== TASK INPUT ==
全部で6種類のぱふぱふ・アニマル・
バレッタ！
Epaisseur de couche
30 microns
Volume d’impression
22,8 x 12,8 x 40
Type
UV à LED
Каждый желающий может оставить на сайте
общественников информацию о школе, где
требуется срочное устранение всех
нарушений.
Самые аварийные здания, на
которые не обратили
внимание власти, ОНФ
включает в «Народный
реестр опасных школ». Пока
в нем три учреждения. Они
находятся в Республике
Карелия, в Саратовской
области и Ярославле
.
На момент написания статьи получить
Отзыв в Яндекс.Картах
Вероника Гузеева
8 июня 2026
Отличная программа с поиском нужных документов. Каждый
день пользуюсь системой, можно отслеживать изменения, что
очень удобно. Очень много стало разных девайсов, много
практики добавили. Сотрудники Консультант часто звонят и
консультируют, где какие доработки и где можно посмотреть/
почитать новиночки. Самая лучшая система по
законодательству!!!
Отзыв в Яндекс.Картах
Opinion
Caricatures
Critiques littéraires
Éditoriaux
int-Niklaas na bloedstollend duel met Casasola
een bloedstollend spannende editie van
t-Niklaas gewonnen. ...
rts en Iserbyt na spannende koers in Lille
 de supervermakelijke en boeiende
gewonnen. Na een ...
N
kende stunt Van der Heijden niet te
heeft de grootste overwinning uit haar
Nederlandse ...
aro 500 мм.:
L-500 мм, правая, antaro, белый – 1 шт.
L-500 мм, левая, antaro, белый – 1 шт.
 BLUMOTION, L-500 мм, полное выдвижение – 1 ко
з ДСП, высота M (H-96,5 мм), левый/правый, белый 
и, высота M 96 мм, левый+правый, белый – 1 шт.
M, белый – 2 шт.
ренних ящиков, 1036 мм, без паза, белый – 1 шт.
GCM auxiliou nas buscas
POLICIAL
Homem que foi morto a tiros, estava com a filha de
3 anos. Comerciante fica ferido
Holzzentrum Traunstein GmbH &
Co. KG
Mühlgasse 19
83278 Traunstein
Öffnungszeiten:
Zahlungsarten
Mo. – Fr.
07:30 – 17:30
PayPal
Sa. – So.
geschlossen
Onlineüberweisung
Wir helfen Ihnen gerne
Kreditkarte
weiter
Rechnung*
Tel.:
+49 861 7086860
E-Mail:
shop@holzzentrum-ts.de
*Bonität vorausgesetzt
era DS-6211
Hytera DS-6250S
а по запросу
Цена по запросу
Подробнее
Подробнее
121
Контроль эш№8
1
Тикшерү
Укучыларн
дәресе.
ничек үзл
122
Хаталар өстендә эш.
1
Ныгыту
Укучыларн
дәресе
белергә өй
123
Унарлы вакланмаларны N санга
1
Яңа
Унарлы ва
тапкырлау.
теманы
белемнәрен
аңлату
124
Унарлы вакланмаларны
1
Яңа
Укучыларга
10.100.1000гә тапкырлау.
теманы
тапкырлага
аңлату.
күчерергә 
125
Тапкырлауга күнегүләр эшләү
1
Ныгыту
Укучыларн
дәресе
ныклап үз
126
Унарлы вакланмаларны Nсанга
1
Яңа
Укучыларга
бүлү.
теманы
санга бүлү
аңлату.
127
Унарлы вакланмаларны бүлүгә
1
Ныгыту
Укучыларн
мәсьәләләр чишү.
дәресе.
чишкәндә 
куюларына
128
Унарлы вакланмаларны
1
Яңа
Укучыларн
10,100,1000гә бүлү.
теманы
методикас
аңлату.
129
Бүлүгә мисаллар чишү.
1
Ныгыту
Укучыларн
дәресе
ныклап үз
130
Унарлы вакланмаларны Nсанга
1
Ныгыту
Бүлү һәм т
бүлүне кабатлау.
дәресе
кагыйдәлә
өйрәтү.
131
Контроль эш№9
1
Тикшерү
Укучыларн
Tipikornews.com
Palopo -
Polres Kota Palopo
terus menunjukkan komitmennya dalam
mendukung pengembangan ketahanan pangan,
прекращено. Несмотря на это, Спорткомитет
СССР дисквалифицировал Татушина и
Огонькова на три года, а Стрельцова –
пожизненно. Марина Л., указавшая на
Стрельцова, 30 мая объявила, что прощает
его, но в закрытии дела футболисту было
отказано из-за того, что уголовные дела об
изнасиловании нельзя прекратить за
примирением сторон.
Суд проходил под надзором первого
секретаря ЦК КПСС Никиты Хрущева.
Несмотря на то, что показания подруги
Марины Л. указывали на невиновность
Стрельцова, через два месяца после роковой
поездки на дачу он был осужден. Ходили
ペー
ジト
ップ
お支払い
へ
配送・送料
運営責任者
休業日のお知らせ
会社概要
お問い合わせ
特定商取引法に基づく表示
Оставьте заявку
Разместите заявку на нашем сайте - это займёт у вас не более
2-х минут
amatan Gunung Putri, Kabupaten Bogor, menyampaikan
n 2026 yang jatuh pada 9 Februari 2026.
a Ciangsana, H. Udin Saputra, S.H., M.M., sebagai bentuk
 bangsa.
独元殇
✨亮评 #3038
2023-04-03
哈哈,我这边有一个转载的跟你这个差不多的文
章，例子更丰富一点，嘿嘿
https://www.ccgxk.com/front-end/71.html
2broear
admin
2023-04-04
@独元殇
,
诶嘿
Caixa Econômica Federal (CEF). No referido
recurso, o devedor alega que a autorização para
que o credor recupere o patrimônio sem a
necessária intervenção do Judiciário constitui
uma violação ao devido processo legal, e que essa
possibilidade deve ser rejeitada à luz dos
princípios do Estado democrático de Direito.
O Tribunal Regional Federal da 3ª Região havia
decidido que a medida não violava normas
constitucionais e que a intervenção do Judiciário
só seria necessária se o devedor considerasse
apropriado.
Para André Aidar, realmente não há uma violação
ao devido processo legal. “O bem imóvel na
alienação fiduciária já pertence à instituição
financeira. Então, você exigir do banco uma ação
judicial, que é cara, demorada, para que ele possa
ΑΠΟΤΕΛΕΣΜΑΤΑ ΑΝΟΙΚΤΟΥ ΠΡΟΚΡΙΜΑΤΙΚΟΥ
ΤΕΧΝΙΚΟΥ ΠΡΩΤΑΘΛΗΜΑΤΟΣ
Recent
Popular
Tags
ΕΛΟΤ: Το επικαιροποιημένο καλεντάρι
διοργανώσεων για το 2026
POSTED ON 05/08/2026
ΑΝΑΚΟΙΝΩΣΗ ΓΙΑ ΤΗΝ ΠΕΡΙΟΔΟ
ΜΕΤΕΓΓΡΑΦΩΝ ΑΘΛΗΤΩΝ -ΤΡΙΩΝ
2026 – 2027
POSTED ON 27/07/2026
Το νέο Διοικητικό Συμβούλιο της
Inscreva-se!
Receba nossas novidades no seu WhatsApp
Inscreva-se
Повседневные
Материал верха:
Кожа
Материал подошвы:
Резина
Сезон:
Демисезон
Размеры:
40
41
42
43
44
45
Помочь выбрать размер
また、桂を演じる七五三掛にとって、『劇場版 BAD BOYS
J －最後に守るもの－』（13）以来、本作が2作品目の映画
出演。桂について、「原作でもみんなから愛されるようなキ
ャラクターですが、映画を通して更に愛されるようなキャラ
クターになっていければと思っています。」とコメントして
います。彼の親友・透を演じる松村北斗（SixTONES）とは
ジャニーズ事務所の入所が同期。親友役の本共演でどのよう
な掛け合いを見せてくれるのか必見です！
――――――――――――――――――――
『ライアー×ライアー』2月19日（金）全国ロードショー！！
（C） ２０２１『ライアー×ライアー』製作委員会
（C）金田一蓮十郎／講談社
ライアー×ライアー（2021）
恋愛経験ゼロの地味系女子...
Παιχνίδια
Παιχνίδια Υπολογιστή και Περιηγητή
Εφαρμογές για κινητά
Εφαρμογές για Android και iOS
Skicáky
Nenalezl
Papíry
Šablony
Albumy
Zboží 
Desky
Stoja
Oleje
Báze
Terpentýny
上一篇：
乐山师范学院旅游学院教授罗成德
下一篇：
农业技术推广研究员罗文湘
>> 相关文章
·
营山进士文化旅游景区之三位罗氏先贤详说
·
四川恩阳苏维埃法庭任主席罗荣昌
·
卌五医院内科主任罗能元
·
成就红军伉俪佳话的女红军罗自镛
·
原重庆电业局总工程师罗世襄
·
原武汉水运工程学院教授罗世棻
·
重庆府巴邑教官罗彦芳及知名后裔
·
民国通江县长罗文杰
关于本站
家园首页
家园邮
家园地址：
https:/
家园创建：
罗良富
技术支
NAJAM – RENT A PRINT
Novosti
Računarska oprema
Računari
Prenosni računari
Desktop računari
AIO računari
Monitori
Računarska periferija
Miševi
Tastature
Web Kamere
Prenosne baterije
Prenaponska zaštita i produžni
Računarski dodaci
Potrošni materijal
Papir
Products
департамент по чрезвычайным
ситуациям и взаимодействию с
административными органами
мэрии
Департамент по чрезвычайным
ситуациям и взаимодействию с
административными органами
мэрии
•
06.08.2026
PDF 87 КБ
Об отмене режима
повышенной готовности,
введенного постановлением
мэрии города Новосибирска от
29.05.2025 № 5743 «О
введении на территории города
===
** WHAT YOU WILL DO **
Gather from the records above every line containing the string "левый".

** SOLUTION TO THIS EXERCISE **
з ДСП, высота M (H-96,5 мм), левый/правый, белый 
и, высота M 96 мм, левый+правый, белый – 1 шт.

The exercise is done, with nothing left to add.